**Work to complete**
I'd like every entry transcribed word for word, with no pictures.

Electronics source listings:
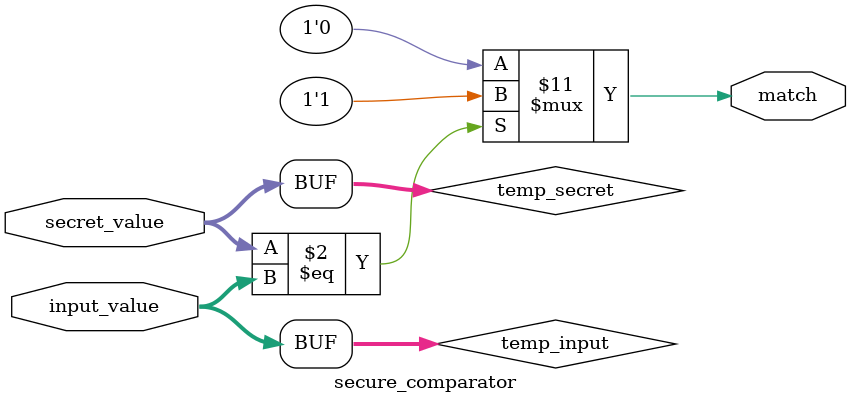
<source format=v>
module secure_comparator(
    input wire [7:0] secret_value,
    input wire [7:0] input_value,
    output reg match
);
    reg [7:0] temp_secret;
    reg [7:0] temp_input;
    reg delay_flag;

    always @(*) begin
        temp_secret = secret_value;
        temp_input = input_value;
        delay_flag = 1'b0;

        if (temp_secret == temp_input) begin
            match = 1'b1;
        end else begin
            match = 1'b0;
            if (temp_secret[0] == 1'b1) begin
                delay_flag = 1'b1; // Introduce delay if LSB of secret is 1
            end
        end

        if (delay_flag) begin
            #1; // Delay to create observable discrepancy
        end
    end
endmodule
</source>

**Solution**
<source format=v>
module secure_comparator(
    input wire [7:0] secret_value,
    input wire [7:0] input_value,
    output reg match
);
    reg [7:0] temp_secret;
    reg [7:0] temp_input;
    reg delay_flag;

    always @(*) begin
        temp_secret = secret_value;
        temp_input = input_value;
        delay_flag = 1'b0;

        if (temp_secret == temp_input) begin
            match = 1'b1;
        end else begin
            match = 1'b0;
            if (temp_secret[0] == 1'b1) begin
                delay_flag = 1'b1; // Introduce delay if LSB of secret is 1
            end
        end

        if (delay_flag) begin
            #1; // Delay to create observable discrepancy
        end
    end
endmodule
</source>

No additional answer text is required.